As indicated in the subtitle, War of Nerves covers more than Cold War concerns. The book also discusses such post–Cold War subjects as the attempts by "non-state actors," or "terrorist" groups, notably the Japanese Aum Shinrikyo cult and al Qaeda, to obtain and use chemical weapons (CW). Iraq's CW program is anayzed here as well.

The first 100 pages of War of Nerves deal with CW during World War I and World War II. The revulsion caused by the casualties resulting from the massive use of gas by all sides in World War I led to the Geneva Protocol in 1925. This agreement, initiated by the United States, forbade the use of poison gas and bacteriological weapons in war, but it did not ban their production and stockpiling. The Soviet Union, the United Kingdom, and France ratified the protocol with the reservations that it would not be binding if their enemies or allies of their enemies violated it and that the prohibitions applied only to other states who had ratified the protocol. Italy and Germany ratified without reservations, but the United States and Japan did not ratify the protocol at all. Italy, despite its assent to the protocol, used poison gas in 1935 and 1936 in conquering Ethiopia, the only significant use of gas during the interwar period.

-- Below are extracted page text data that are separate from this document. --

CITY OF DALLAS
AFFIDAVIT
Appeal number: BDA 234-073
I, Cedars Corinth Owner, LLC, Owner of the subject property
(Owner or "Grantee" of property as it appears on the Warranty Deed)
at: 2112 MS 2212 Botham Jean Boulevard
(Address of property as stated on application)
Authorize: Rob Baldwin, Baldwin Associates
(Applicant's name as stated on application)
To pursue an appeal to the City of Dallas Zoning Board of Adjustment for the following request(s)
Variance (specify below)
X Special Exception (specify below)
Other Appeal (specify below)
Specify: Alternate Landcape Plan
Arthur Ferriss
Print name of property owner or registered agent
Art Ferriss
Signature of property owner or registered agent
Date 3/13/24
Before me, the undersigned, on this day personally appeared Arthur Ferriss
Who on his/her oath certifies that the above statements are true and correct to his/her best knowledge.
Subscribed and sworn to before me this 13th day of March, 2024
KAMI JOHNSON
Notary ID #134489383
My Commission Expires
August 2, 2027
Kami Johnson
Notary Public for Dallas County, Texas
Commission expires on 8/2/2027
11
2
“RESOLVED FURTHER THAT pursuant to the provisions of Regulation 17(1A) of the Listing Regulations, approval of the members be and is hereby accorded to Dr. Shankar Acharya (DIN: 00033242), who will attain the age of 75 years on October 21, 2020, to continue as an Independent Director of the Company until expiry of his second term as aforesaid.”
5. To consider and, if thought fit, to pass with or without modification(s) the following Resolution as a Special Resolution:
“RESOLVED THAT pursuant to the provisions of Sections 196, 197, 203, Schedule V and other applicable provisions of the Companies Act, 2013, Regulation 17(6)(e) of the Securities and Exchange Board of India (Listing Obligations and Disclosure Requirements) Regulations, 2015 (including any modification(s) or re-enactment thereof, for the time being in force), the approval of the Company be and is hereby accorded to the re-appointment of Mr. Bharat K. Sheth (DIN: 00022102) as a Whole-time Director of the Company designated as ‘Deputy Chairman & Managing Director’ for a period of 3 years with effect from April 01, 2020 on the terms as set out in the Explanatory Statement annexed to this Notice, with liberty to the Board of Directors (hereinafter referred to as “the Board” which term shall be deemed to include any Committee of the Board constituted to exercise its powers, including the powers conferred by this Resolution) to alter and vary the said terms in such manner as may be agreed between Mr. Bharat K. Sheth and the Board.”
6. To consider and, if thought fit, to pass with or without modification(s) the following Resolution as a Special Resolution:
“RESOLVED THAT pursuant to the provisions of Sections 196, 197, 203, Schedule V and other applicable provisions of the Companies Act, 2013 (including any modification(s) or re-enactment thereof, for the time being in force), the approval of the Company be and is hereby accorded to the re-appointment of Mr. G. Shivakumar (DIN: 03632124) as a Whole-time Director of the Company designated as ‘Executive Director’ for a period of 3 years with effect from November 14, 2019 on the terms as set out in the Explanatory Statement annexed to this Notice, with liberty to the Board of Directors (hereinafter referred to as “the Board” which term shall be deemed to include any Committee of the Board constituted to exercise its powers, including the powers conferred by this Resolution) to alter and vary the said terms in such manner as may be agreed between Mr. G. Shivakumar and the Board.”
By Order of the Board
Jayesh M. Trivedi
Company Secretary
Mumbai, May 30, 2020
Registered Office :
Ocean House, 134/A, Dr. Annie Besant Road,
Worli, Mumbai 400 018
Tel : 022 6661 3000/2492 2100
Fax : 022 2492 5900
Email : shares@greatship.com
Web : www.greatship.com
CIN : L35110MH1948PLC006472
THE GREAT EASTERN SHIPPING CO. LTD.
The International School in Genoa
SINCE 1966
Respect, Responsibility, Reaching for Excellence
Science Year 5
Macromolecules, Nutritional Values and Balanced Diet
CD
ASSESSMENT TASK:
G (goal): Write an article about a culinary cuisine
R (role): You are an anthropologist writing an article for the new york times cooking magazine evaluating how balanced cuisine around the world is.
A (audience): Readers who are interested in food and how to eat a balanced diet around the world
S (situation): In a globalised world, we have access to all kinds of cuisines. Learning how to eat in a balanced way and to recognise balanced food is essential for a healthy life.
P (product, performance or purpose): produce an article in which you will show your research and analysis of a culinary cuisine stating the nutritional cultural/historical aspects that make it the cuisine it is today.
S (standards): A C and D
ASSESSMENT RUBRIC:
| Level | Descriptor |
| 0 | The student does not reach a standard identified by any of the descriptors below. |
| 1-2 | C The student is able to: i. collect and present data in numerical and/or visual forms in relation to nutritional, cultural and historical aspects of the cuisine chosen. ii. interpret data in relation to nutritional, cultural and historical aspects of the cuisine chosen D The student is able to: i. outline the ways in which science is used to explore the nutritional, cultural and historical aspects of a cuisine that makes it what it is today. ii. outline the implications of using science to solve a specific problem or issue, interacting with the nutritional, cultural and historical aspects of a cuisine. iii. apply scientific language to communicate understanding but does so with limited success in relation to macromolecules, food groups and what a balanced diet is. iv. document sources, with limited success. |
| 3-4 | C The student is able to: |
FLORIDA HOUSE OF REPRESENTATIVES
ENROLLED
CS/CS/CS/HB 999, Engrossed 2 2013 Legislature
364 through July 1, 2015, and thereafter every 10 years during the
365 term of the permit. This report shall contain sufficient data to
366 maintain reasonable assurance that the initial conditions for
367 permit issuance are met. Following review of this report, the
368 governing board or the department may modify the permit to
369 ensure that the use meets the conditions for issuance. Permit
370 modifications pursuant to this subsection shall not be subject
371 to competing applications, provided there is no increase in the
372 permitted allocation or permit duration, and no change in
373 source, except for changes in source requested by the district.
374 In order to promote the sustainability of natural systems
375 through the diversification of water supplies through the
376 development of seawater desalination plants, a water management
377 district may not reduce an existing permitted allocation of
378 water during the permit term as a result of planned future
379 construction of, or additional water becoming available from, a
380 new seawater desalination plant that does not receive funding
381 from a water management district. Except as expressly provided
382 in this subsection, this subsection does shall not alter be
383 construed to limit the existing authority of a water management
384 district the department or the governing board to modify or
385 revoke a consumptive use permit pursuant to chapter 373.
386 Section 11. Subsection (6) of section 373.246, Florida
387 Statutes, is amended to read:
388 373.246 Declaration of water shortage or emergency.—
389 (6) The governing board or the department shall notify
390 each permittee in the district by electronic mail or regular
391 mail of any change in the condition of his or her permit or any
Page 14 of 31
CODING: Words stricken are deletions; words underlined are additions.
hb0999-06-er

All the belligerents produced sizable stocks of chemical munitions before and during World War II, but apart from the limited use by Japan against China, these weapons were not employed. Field commanders on all sides requested permission to use CW on various occasions, but their requests were always turned down by the most senior military authorities. However, Germany's development of new weapons of this type during the war was the catalyst for what followed. The World War I-era gases such as phosgene and mustard gas are categorized as "first generation" chemical agents. The organophosphorus compounds named Tabun, Sarin, and Soman developed by Germany during World War II are the "second generation," and the "V agents" developed in the 1950s are the "third generation."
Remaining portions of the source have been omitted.